Maybe he was just lazy. He had a stellar education, but all he had really achieved was to be, at the time, known as the world’s worst health minister, called out by Julia Gillard for his misogyny, a series of really embarrassing public gaffes, and a penchant for punishing physical exercise. He had a reputation as a Catholic warrior, and he was a climate science denier. Why not go along with a ready-made basket of policies, something put together by boffins, from a respectable conservative outfit. He could claim them as his own, and proceed into power.
How did that go?
It was disastrous. The list, translated into an actual budget, caused chaos. It was never anything but a ‘boys’ own fantasy’, put together by three young men whose work histories consisted mainly of working for think tanks, or for politicians.
James Paterson was 24 years old in 2012, which suggests that he was a little inexperienced to be writing a grown-up country’s political plan. Chris Berg is an academic, I think, of unknown age, who is an ‘expert’ in Block Chain Innovation. He is also a think tank veteran. John Roskam was 44 years of age when the plan was written, and he has worked for several politicians, and two think tanks. He also did PR for a mining company.

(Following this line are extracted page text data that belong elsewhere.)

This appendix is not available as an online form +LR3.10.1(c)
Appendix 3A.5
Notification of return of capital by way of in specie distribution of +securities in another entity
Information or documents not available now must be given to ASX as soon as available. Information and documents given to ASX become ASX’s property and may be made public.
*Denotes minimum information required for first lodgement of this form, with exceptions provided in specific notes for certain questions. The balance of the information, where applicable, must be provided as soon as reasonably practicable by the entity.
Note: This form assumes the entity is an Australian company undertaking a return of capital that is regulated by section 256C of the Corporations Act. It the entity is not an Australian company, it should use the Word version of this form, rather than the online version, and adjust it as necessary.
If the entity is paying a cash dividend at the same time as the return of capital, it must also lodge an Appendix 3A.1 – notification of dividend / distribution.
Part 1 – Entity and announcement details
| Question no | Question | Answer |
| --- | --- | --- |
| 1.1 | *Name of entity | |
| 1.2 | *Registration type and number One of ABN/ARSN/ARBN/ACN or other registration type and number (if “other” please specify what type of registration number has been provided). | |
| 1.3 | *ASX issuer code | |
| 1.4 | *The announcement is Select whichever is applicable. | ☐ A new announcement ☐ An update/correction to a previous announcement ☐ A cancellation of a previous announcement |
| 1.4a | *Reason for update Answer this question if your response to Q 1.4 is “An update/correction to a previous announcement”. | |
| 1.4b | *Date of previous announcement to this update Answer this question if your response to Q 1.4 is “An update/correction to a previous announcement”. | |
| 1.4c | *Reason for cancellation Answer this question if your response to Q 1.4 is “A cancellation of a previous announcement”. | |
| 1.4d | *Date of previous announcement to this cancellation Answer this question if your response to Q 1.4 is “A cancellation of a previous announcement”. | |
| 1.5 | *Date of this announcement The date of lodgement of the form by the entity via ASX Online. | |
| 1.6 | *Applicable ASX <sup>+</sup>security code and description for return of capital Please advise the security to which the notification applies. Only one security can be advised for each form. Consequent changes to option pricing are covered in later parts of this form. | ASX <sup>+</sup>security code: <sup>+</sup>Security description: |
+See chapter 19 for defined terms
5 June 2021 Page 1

He has tried for Liberal Party pre-selection, but he has failed to win. One wonders why he would bother, considering he has an entire Government at his disposal. One thing he does well: He is very good at getting on the radio and television, and considering his seeming fear and loathing for the ABC, he has managed to obtain lots of exposure on the national broadcaster. Is that known as biting the hand that feeds you?
What are some of the things they succeeded in?
It is eerie to work one’s way through this simple, simplistic shopping list, because so many of the items can be ticked off, as having been completed, or at least attempted. I would describe most, if not all of them, as reactionary, elitist and nasty. I can’t say if that nastiness is intentional, or just not thought through.
Repeal the carbon tax, and don’t replace it. Tick
Abolish the Dept of Climate Change. Tick
Cease subsidising the car industry. Tick
Repeal the mining tax. Tick
Devolve environmental approvals for major projects to the states. Tick
Cease funding the Australia Network. Tick
Privatise Medibank. Tick
It seems like the sort of list that very young, privileged brats would produce, before they actually encountered some real life. Let us just say it is a work of stupendous lightness, and the Liberal Party has been captured by it for nearly eight years now. I have sometimes idly wondered where Abbott got such a witches’ brew of pettiness for his 2014 Budget.
I do not see one thing that would materially improve the life of a single citizen. All I see is self-aggrandisement writ large, with not a thought for the weak or the vulnerable. We have been blaming Abbott, Hockey, Cormann, Morrison and Dutton for a long time, but they are just dupes of three would-be intellectuals, who wouldn’t know what the words mutual obligation meant.
So the IPA gave Abbott a plan for Australia. And he bought it!